Мережковский осмыслил по-своему бытие мира, и ошибается он или не ошибается, так ли сбывалось и так ли сбудется, как он толкует, все равно, огромна мысль художника-мыслителя. Он убеждает нас, что так сбывается. Может быть, мир и не таков, как мир Мережковского, но он желает такого мира, он творит свой мир.
Именно в этом и заключается то, что давно следовало заметить, говоря о Мережковском, – в этом его магия.
Он больше заклинатель, маг, чем учитель и пророк. Один мир он приемлет – тот, который создал себе, и этим своим миром заклинает наши души.

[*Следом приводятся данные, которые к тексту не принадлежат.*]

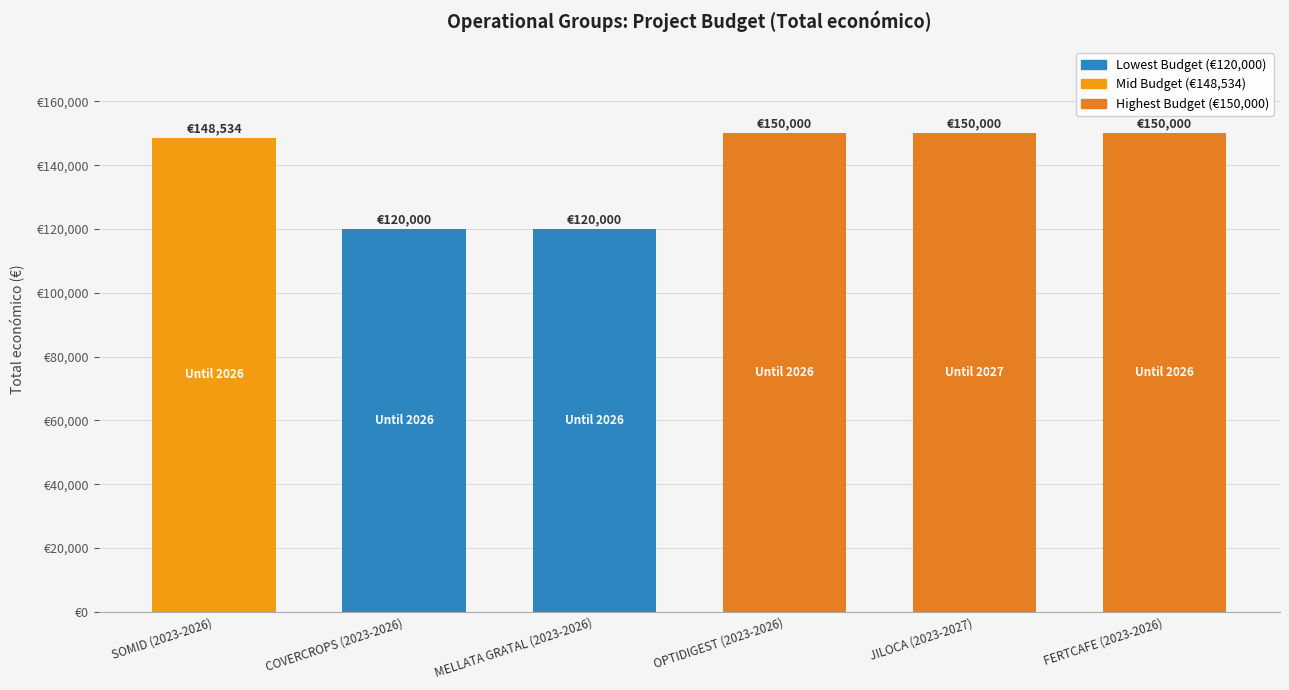

List the labels in order of value, smallest first.

COVERCROPS (2023-2026), MELLATA GRATAL (2023-2026), SOMID (2023-2026), OPTIDIGEST (2023-2026), JILOCA (2023-2027), FERTCAFE (2023-2026)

Такими заклинаниями полон и его последний труд «Наполеон». Когда вы не примете его «Наполеона», когда он не войдет и не заполнит вас с магической силой, когда вы, отряхнув его магическое очарование, не станете его глазами смотреть на мир, – вы скажете, что «Наполеон» Мережковского, по крайней мере, в первом томе, который мы разбираем, только блещущая и холодная цепь острых аналогий, пирамида силлогизмов, чтобы отчетливо построить геометрически-бездыханную фигуру Наполеона – «квадрат человеческого гения» и в то же время основание «божественной пирамиды, заостряющейся в одно острое, в одну точку: я – Бог».